Conley Ford is at a crossroads of his life at 13, one of 16 children and living an impoverished life in Tennessee with a domineering and abusive father. Known as Connie, he is lost, but grounded in his reality that he can no longer cope. He is well-liked at school, but his father removes the one thing he loved to do there: football.
He makes bad choices, gets arrested, then impulsively chooses to run away from home. He hitchhikes to New Orleans, where he establishes a life for himself by finding a job and a place to live. Looking more 17 than his real age, he is resilient, powered by a work ethic that comes from a life of constant chores and farm work.
Connie gives school and his family more chances, but breaks out on his own again and again. He may not see himself as academic, but he is a study in maturity beyond his years—most of the time.
The final crossroads of his teenage years takes him to a place I did not see coming, but no spoiler here.
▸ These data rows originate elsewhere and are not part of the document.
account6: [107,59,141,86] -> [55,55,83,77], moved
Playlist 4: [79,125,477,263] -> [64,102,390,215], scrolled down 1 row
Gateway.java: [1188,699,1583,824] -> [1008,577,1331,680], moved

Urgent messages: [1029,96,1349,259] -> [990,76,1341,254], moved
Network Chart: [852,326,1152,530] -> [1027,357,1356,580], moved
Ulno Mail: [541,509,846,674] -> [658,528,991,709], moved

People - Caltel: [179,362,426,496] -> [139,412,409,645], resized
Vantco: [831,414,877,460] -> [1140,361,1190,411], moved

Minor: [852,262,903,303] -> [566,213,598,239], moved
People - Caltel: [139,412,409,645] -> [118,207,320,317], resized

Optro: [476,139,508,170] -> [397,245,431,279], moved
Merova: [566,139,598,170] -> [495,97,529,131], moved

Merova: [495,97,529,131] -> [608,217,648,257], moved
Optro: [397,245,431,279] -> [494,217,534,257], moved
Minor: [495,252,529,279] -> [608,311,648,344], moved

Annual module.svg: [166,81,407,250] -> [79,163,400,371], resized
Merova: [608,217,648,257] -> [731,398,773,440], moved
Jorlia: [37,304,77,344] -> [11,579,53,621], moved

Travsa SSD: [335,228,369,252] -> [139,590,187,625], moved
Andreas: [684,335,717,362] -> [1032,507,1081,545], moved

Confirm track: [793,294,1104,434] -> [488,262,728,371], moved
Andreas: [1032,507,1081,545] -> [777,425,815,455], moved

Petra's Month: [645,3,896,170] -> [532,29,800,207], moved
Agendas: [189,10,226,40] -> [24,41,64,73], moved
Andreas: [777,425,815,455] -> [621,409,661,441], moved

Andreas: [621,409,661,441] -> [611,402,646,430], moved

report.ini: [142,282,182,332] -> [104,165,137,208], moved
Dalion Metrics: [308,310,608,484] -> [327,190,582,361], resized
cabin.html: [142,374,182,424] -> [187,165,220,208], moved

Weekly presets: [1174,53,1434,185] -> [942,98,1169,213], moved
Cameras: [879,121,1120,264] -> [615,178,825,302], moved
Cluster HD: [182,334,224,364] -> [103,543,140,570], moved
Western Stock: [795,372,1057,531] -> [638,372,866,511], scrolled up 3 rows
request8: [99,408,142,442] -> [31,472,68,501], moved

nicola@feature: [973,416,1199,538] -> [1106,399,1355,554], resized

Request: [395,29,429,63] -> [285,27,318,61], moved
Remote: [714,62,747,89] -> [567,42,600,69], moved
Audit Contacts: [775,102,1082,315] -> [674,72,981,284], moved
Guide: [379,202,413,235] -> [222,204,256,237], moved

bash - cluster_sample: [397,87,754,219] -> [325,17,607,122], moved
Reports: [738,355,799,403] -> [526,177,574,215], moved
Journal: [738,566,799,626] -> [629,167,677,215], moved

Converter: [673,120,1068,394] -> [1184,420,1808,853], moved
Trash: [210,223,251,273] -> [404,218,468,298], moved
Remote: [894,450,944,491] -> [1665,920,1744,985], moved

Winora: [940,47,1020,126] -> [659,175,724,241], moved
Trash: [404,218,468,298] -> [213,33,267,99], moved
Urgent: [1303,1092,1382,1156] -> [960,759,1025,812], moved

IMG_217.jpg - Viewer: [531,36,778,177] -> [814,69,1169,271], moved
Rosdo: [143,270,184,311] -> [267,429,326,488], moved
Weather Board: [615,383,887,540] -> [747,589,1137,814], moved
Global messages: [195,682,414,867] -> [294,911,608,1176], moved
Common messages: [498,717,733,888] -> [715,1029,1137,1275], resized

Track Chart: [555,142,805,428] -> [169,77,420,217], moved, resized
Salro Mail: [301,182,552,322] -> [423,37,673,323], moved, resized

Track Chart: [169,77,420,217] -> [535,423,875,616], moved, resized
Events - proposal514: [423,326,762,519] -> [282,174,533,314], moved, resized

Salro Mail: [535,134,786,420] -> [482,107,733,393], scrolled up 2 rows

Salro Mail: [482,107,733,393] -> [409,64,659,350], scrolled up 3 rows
In 1971, eleven years after graduating high school, Conley meets Mary and they marry. In 2021, she publishes his story, Boy at the Crossroads: From Teenage Runaway to Class President, saying parts are fictionalized.
Coming-of-age stories are popular and this is one of the best I have read. Perhaps we are drawn to such stories because we all go through times when coping with the changes of childhood is difficult and the onset of adulthood is intimidating.
Mary Ford’s writing is wonderful and she creates an endearing character who tells his entertaining story. This is her first novel (based on her husband’s true story) after retiring as a journalist.